1. 18, 49, 94, 63, 52, 61, ...
2. O, T, T, F, F, S, S, E, N, ...
3. 4, 8, 61, 221, 244, 884, ...

I was able to figure out the first one, and I'd seen the second one before, but the third question stumped me -- and I suspect that it will stump our students as well. (The second one in the sequence is as easy as One, Two, Three!)

One of my favorite websites when considering number sequences is the On-Line Encyclopedia of Integer Sequences:

http://oeis.org/

The OEIS is one of the oldest sites on the Internet. Notice that it was first created in 1964 -- long before the Internet existed as we know it! Back in the 1960's, users had to submit queries by sending it a primitive form of e-mail. Nowadays, of course, it is web-based like most other sites.

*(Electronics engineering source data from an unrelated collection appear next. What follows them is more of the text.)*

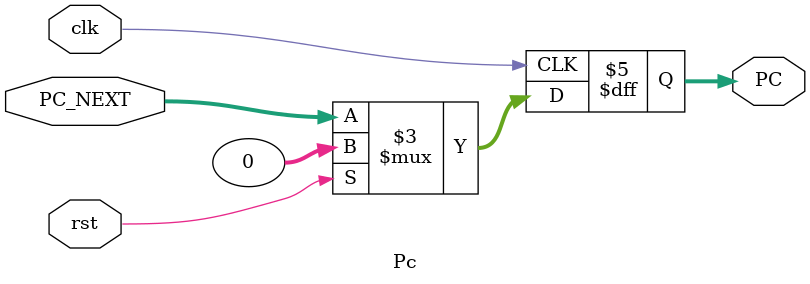
<source format=v>
module Pc(
    input [31:0] PC_NEXT,
    input clk,
    input rst,
    output reg [31:0] PC
);
    always @(posedge clk) begin
        if (rst)
            PC <= 32'h0;
        else
            PC <= PC_NEXT;
    end
endmodule

</source>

Many of the sequences in Serra's text are entries in the OEIS. Here they are:

1,10,100,1000
180,360,540,720 (Notice the geometrical interpretation -- sum of the angles of an n-gon!)
0,10,21,33,46,60
1,3,6,10,15,21 (triangular numbers)
1,4,9,16,25,36
1,1,2,3,5,8,13
1,3,4,7,11,18 (Lucas numbers, similar to Fibonacci)
1,2,4,8,16,32
1,3,7,15,31,63 (sometimes called Mersenne numbers)
2,6,15,31,56,92 (given by the polynomial that generates these, (n+2)*(2*n^2-n+3)/6)
3,5,11,29,83,245
0,3,8,15,24,35
3,12,48,192,768 (there are some signed sequences in the database, but here the signs were ignored)
1,2,5,14,41,122

In fact, the only sequences I didn't enter were the ones containing letters or fractions, since this is in fact an integer sequence database.

Here's a sequence related to one of the lists of dead presidents that I entered:

1,2,5,10,20,50

Finally, here are the answers to the bonus questions:

18,46,94,63,52,61 (but I really did figure this one out before entering it into the OEIS)
4,8,61,221,244,884 (too hard for me, no problem for OEIS)
2,3,6,1,8,6,8 (too hard for me, no problem for OEIS)

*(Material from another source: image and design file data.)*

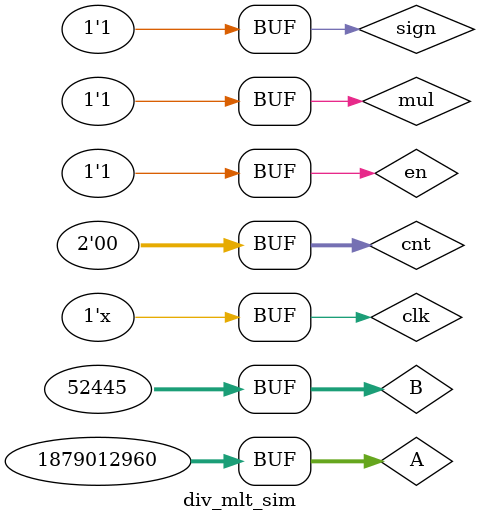
<source format=v>
`timescale 1ns / 1ps


module div_mlt_sim();

reg[31:0] A = 32'h6fff7660;
reg[31:0] B = 32'h0000;

wire[31:0] hi;
wire[31:0] lo;
wire zero;
reg clk;
reg en;
reg sign = 1;
reg mul = 0;

div_mlt d_m (
            .i_clk(clk),
            .i_mul(mul),
            .i_sign(1),
            .i_en(en),
            .i_A(A),
            .i_B(B),
            .o_hi(hi),
            .o_lo(lo),
            .o_zero(zero)
        );

initial begin
    clk = 0;
    en = 0;
    #20 en = 1;

    #10 en = 0;
    #80 begin
         en = 1;
         B = 32'hccdd;
         mul = 1;
     end
 end

 reg[1:0] cnt = 2'b00;

always begin
    #10 clk = ~clk;
    /*
        if (cnt == 1) begin
            #10 cnt = 0;
            clk = ~clk;
        end else
            #10 cnt = cnt + 1;
    */
end


endmodule

</source>
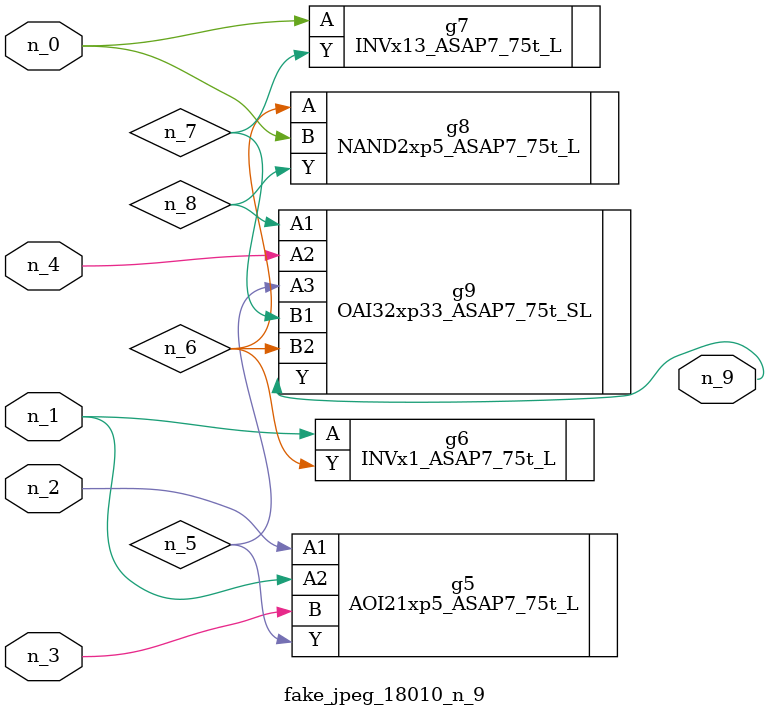
<source format=v>
module fake_jpeg_18010_n_9 (n_3, n_2, n_1, n_0, n_4, n_9);

input n_3;
input n_2;
input n_1;
input n_0;
input n_4;

output n_9;

wire n_8;
wire n_6;
wire n_5;
wire n_7;

AOI21xp5_ASAP7_75t_L g5 ( 
.A1(n_2),
.A2(n_1),
.B(n_3),
.Y(n_5)
);

INVx1_ASAP7_75t_L g6 ( 
.A(n_1),
.Y(n_6)
);

INVx13_ASAP7_75t_L g7 ( 
.A(n_0),
.Y(n_7)
);

NAND2xp5_ASAP7_75t_L g8 ( 
.A(n_6),
.B(n_0),
.Y(n_8)
);

OAI32xp33_ASAP7_75t_SL g9 ( 
.A1(n_8),
.A2(n_4),
.A3(n_5),
.B1(n_7),
.B2(n_6),
.Y(n_9)
);


endmodule
</source>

The last sequence did stump the OEIS, however. Neither one of us figured out the sequence:

6,8,5,10,3,14,1, ...

Maybe you can figure it out, then try submitting it to the OEIS! Unfortunately, the OEIS has been swamped with submissions for months. Still, you can see why I enjoy the OEIS as a handy resource for integer sequences.

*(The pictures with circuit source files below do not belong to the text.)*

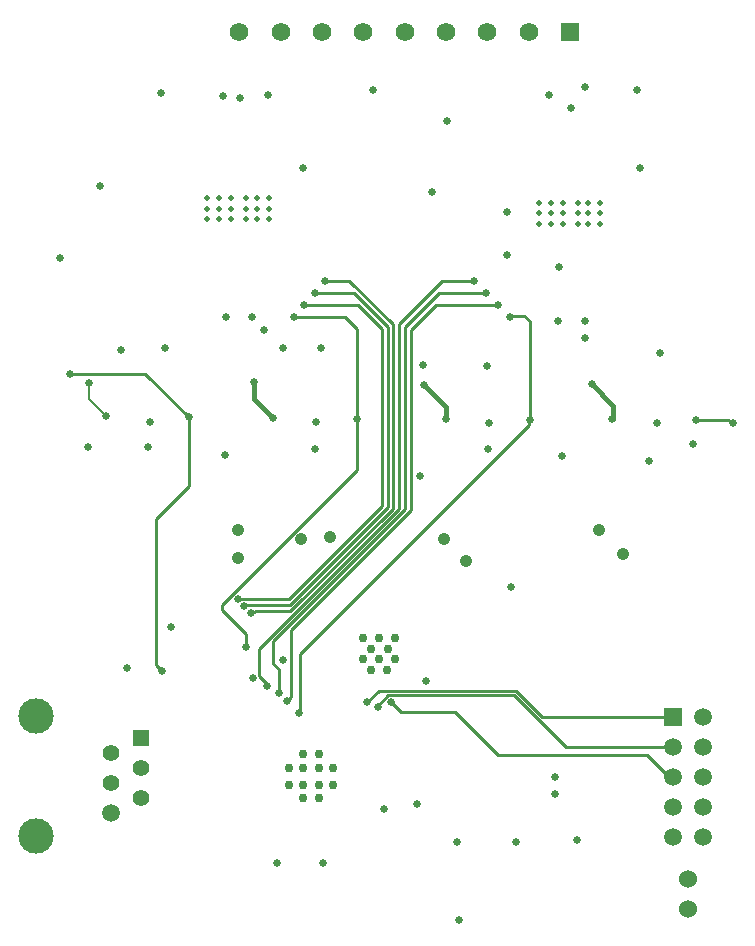
<source format=gbl>
%FSTAX23Y23*%
%MOIN*%
%SFA1B1*%

%IPPOS*%
%ADD11C,0.010000*%
%ADD53C,0.061700*%
%ADD54R,0.061700X0.061700*%
%ADD55C,0.030000*%
%ADD56R,0.059100X0.059100*%
%ADD57C,0.059100*%
%ADD58C,0.020000*%
%ADD59C,0.055100*%
%ADD60C,0.118100*%
%ADD61R,0.055100X0.055100*%
%ADD62C,0.026000*%
%ADD63C,0.060000*%
%ADD64C,0.042000*%
%ADD65C,0.015000*%
%ADD66C,0.006000*%
G54D11*
X0138Y01695D02*
X02143Y02458D01*
Y02473*
X0138Y015D02*
Y01695D01*
X00865Y0263D02*
X0101Y02485D01*
X00615Y0263D02*
X00865D01*
X0101Y02254D02*
Y02485D01*
X0282Y02465D02*
X02825D01*
X02809Y02476D02*
X0282Y02465D01*
X02701Y02476D02*
X02809D01*
X02143Y02473D02*
X02146Y02475D01*
Y02805*
X02127Y02823D02*
X02146Y02805D01*
X0112Y0186D02*
X0157Y0231D01*
Y02779*
X0153Y0282D02*
X0157Y02779D01*
X009Y02144D02*
X0101Y02254D01*
X02107Y02823D02*
X02127D01*
X0136Y0282D02*
X0153D01*
X0208D02*
X02083Y02823D01*
X02107*
X02107Y02823*
X0175Y02775D02*
X01835Y0286D01*
X0204*
X0173Y02785D02*
X01845Y029D01*
X02*
X01855Y0294D02*
X0196D01*
X0171Y02795D02*
X01855Y0294D01*
X01575Y0286D02*
X01655Y0278D01*
X01395Y0286D02*
X01575D01*
X0156Y029D02*
X01675Y02785D01*
X0143Y029D02*
X0156D01*
X01545Y0294D02*
X0169Y02795D01*
X01465Y0294D02*
X01545D01*
X01245Y01713D02*
X0171Y02178D01*
X01245Y01621D02*
Y01713D01*
Y01621D02*
X01272Y01594D01*
X01338Y01538D02*
Y0154D01*
X0135Y01552D02*
Y01776D01*
X0175Y02176*
X01338Y0154D02*
X0135Y01552D01*
X01292Y01663D02*
Y0174D01*
Y01663D02*
X0131Y01646D01*
X01292Y0174D02*
X0173Y02177D01*
X0131Y01565D02*
Y01646D01*
X01272Y0159D02*
Y01594D01*
X01896Y01503D02*
X0204Y0136D01*
X02536*
X02611Y01285*
X02625*
X0169Y02179D02*
Y02795D01*
X01675Y02186D02*
Y02785D01*
X01655Y02187D02*
Y0278D01*
X009Y0166D02*
Y02144D01*
Y0166D02*
X0092Y0164D01*
X0164Y01522D02*
X01675Y01558D01*
X01605Y01535D02*
X01643Y01573D01*
X02101D02*
X02189Y01485D01*
X02095Y01558D02*
X02268Y01385D01*
X01643Y01573D02*
X02101D01*
X01675Y01558D02*
X02095D01*
X01716Y01503D02*
X01896D01*
X01685Y01535D02*
X01716Y01503D01*
X01378Y01498D02*
X0138Y015D01*
X02189Y01485D02*
X02625D01*
X0164Y0152D02*
Y01522D01*
X02268Y01385D02*
X02625D01*
X01302Y01002D02*
X01305Y01D01*
X01305Y01D02*
X01305Y01D01*
X0112Y01841D02*
Y0186D01*
Y01841D02*
X012Y01761D01*
X01173Y01877D02*
X01174Y01878D01*
X01195Y01855D02*
X01198Y01858D01*
X012Y0172D02*
Y01761D01*
X01218Y01832D02*
X01221Y01836D01*
X01231*
X01232Y01837*
X01174Y01878D02*
X01345D01*
X01198Y01858D02*
X01347D01*
X01232Y01837D02*
X01347D01*
X01459Y01D02*
Y01D01*
X01347Y01858D02*
X01675Y02186D01*
X01347Y01837D02*
X0169Y02179D01*
X01345Y01878D02*
X01655Y02187D01*
X0175Y02176D02*
Y02775D01*
X0173Y02177D02*
Y02785D01*
X0171Y02178D02*
Y02795D01*
G54D53*
X01592Y0377D03*
X0173D03*
X01867D03*
X02005D03*
X02143D03*
X01454D03*
X01316D03*
X01178D03*
G54D54*
X02281Y0377D03*
G54D55*
X01645Y01748D03*
X0139Y01315D03*
X01445D03*
X0139Y0126D03*
X01445D03*
X0139Y01362D03*
X01445D03*
X0139Y01214D03*
X01445D03*
X01344Y01315D03*
Y0126D03*
X01492Y01315D03*
Y0126D03*
X01592Y01748D03*
X01698D03*
X01592Y01678D03*
X01618Y01713D03*
X01617Y01643D03*
X01671D03*
X01674Y01713D03*
X01645Y01678D03*
X01697D03*
G54D56*
X02625Y01485D03*
G54D57*
X02725Y01485D03*
X02625Y01385D03*
X02725D03*
X02625Y01285D03*
X02725D03*
X02625Y01185D03*
X02725D03*
X02625Y01085D03*
X02725D03*
X0075Y01165D03*
G54D58*
X02177Y03129D03*
X02217D03*
X02257D03*
X02177Y03199D03*
Y03164D03*
X02217Y03199D03*
Y03164D03*
X02257D03*
Y03199D03*
X02307Y03129D03*
Y03199D03*
Y03164D03*
X02342Y03199D03*
Y03164D03*
Y03129D03*
X02382D03*
Y03164D03*
Y03199D03*
X01277Y03214D03*
Y03179D03*
Y03144D03*
X01237D03*
Y03179D03*
Y03214D03*
X01202Y03179D03*
Y03214D03*
Y03144D03*
X01152Y03214D03*
Y03179D03*
X01112D03*
Y03214D03*
X01072Y03179D03*
Y03214D03*
X01152Y03144D03*
X01112D03*
X01072D03*
G54D59*
X0075Y01365D03*
X0085Y01215D03*
X0075Y01265D03*
X0085Y01315D03*
G54D60*
X005Y01489D03*
Y01089D03*
G54D61*
X0085Y01415D03*
G54D62*
X0126Y02775D03*
X00615Y0263D03*
X0058Y03015D03*
X01275Y0356D03*
X01125Y03555D03*
X0139Y03315D03*
X02825Y02465D03*
X02701Y02476D03*
X02422Y02477D03*
X02146Y02475D03*
X01867Y02479D03*
X0157Y0248D03*
X01291Y02482D03*
X0101Y02485D03*
X00735Y0249D03*
X0208Y0282D03*
X0204Y0286D03*
X02Y029D03*
X0196Y0294D03*
X0136Y0282D03*
X01395Y0286D03*
X0143Y029D03*
X01465Y0294D03*
X01223Y01614D03*
X0207Y03168D03*
X02285Y03515D03*
X02505Y03575D03*
X02243Y02985D03*
X0207Y03025D03*
X0258Y027D03*
X02005Y02655D03*
X0179Y0266D03*
X01794Y02593D03*
X00785Y0271D03*
X0093Y02715D03*
X0145D03*
X01325D03*
Y01675D03*
X01272Y0159D03*
X0223Y01285D03*
Y0123D03*
X0177Y01195D03*
X0233Y02748D03*
X0191Y0081D03*
X02305Y01075D03*
X01905Y0107D03*
X021D03*
X0118Y0355D03*
X0233Y02805D03*
X0224D03*
X0122Y0282D03*
X01135D03*
X01871Y03471D03*
X0221Y0356D03*
X0095Y01785D03*
X00916Y03566D03*
X01625Y03575D03*
X02545Y0234D03*
X00875Y02385D03*
X0143Y0238D03*
X02006Y02378D03*
X0269Y02395D03*
X018Y01605D03*
X02085Y0192D03*
X0166Y0118D03*
X01378Y01498D03*
X01338Y01538D03*
X0092Y0164D03*
X00805Y0165D03*
X01173Y01877D03*
X01195Y01855D03*
X012Y0172D03*
X01218Y01832D03*
X0131Y01565D03*
X01605Y01535D03*
X01685D03*
X0164Y0152D03*
X01305Y01D03*
X01459D03*
X02515Y03315D03*
X0178Y0229D03*
X0182Y03235D03*
X00715Y03255D03*
X0233Y03585D03*
X01435Y0247D03*
X00678Y026D03*
X00673Y02386D03*
X0113Y0236D03*
X02254Y02354D03*
X0088Y0247D03*
X0201Y02465D03*
X0257D03*
X02354Y02594D03*
X01229Y02603D03*
G54D63*
X02675Y00945D03*
Y00845D03*
G54D64*
X01384Y0208D03*
X02457Y02027D03*
X02377Y02107D03*
X01862Y02077D03*
X01935Y02006D03*
X0148Y02085D03*
X01175Y02015D03*
Y0211D03*
G54D65*
X02422Y02477D02*
X02424Y02479D01*
Y02506D02*
X02425Y02507D01*
X02424Y02479D02*
Y02506D01*
X02425Y02507D02*
Y02522D01*
X02354Y02594D02*
X02425Y02522D01*
X02354Y02594D02*
D01*
X01867Y02479D02*
Y0252D01*
X01794Y02593D02*
X01867Y0252D01*
X01229Y02544D02*
X01291Y02482D01*
X01229Y02544D02*
Y02603D01*
G54D66*
X00678Y02546D02*
Y026D01*
Y02546D02*
X00735Y0249D01*
M02*
</source>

Let me wrap up this post by reminding you, the readers, that all of these problems come from my own version of Serra's text -- the first edition. My copy of the U of Chicago text is also the first edition. I only know about the contents of the newer editions by reading other websites such as the following link to a Minnesota classroom:

https://sites.google.com/a/apps.edina.k12.mn.us/mr-nelson-s-math-classroom/student-links/sylabus-for-course-2

Assuming that each bullet point corresponds to a chapter, we see that the biggest difference between the old and new versions of the U of Chicago text is that the old version delays translations and rotations to Chapter 6, while the new gives all of the isometries in Chapter 4. I observe that the new Chapter 5 is called "Congruence Proofs" -- but I wonder what figures the text is proving congruent and how, considering that "Congruent Triangles" isn't until Chapter 7 (just as in the old text). Indirect proofs have been moved up from Chapter 13 to Chapter 11, with the new Chapter 13 being about circles -- the old Chapter 15. Trigonometry -- the old Chapter 14 -- has been dropped altogether.

I hope you enjoyed today's activity. Now you have three choices as to what to cover the first week of school -- and one can cover one, two, or all three activities during the first week.